══ Dataset entries ══
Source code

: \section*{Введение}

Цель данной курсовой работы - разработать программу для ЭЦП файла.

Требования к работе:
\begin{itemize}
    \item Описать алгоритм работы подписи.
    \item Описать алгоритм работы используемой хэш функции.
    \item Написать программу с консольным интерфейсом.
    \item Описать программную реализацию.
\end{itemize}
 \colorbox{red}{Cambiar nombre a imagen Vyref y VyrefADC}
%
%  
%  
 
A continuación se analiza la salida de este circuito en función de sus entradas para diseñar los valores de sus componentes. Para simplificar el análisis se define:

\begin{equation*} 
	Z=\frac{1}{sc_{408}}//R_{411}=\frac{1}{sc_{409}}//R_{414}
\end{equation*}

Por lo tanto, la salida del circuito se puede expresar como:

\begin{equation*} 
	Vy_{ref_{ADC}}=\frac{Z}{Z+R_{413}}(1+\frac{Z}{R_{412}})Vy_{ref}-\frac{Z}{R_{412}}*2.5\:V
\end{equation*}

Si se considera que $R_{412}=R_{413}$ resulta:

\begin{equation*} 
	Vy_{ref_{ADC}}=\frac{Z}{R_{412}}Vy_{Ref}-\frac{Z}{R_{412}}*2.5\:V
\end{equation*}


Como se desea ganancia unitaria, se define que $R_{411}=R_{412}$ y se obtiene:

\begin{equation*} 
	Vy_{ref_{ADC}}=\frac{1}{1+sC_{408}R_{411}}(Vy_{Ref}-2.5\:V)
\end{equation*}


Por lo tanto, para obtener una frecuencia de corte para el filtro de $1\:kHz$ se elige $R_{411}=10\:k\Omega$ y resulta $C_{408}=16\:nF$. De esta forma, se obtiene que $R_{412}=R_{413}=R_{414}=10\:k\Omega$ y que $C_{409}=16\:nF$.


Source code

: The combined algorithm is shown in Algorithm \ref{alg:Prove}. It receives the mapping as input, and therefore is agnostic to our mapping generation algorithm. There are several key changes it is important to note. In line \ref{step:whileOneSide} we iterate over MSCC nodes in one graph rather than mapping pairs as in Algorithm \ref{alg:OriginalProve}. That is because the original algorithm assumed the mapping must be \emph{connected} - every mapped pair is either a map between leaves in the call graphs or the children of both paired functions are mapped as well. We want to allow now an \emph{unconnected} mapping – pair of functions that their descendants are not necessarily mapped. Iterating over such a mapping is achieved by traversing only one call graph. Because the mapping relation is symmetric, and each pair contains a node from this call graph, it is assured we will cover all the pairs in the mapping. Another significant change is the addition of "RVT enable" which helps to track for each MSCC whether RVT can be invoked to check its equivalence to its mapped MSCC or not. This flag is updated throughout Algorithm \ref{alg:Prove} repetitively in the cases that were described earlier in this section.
═══
▶ **Exercise description**
State how many lines of the listing include "frac", and nothing more.

▶ **Exercise solution**
4